◆ **What is being asked**: Retype only what runs from the line that contains "Do the two points" through the last line of the listing below, both lines included.

◆ **Supplied records**:
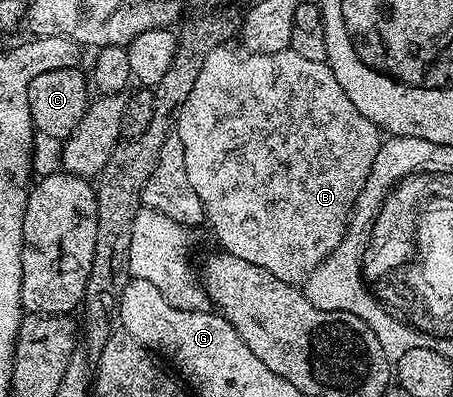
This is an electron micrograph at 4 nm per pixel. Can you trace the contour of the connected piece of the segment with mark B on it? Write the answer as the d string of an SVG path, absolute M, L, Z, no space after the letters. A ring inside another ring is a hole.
M224 44L209 52L205 60L205 68L201 68L201 76L197 76L197 84L193 84L193 92L189 92L189 100L185 100L179 113L177 133L185 148L185 172L189 176L189 184L201 200L206 221L209 226L211 222L211 230L226 253L241 260L249 260L249 264L257 264L257 268L265 268L265 272L273 272L273 276L281 280L292 284L303 284L306 283L307 277L333 253L343 238L351 209L355 206L357 196L361 196L361 188L365 188L373 162L377 160L381 131L365 116L361 116L357 108L353 108L353 100L345 96L345 88L337 84L337 76L333 76L331 67L326 62L305 60L305 56L297 56L297 52L293 52L290 48L276 54L254 52L238 54L229 47L230 45Z

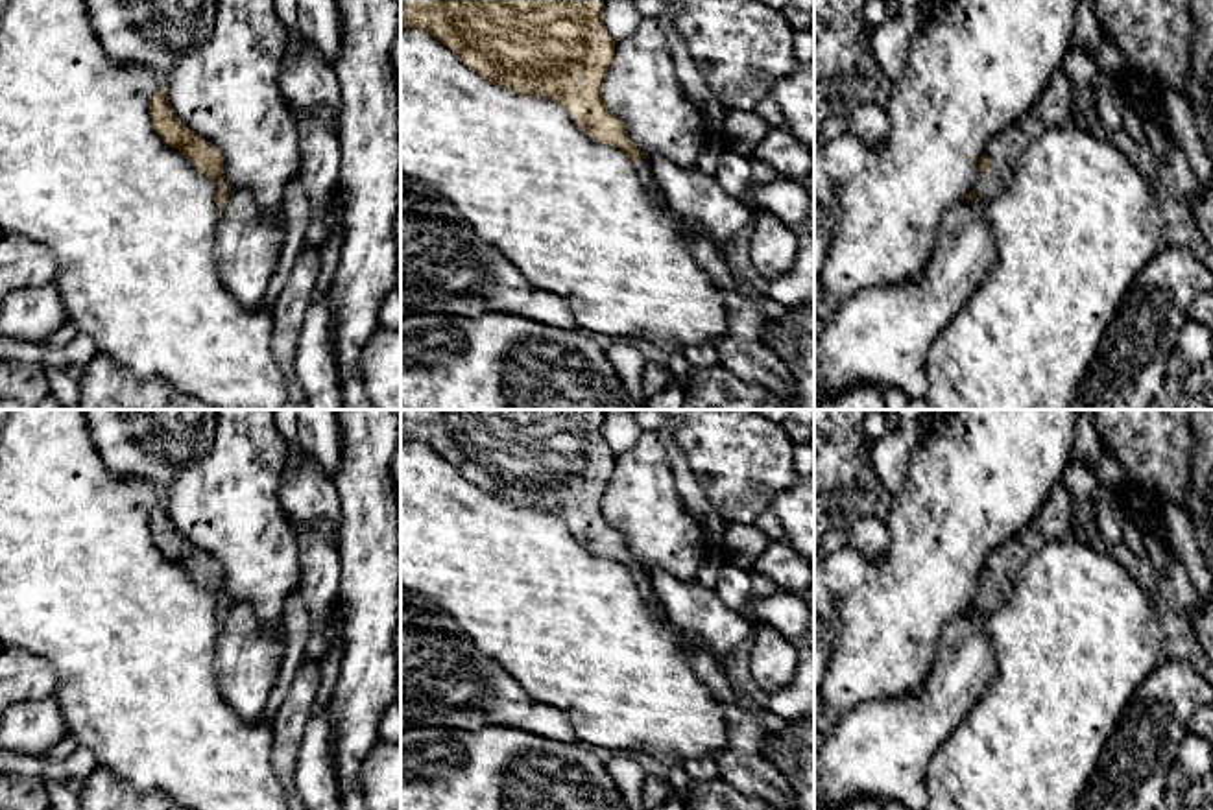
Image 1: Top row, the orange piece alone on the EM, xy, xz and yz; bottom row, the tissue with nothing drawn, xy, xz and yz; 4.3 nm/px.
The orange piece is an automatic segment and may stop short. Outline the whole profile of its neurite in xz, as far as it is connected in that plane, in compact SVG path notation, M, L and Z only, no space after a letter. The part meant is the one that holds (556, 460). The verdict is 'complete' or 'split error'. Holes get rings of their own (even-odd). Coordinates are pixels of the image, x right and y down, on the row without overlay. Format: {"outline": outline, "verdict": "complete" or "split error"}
{"outline": "M401 410L401 441L428 445L476 487L522 507L561 517L593 554L620 561L633 574L646 603L665 616L644 566L628 550L624 535L607 524L602 498L615 471L615 452L604 441L604 410Z", "verdict": "split error"}

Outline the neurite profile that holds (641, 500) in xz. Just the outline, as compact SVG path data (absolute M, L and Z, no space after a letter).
M644 430L631 448L615 454L615 471L604 491L602 513L607 524L624 535L628 550L643 566L659 566L679 581L696 579L709 542L678 494L668 452L657 432Z

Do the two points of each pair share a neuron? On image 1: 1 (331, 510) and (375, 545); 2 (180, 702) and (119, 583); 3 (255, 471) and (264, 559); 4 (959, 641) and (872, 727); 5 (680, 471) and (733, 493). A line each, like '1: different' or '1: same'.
1: different
2: same
3: same
4: same
5: different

◆ **Written reply**:
Do the two points of each pair share a neuron? On image 1: 1 (331, 510) and (375, 545); 2 (180, 702) and (119, 583); 3 (255, 471) and (264, 559); 4 (959, 641) and (872, 727); 5 (680, 471) and (733, 493). A line each, like '1: different' or '1: same'.
1: different
2: same
3: same
4: same
5: different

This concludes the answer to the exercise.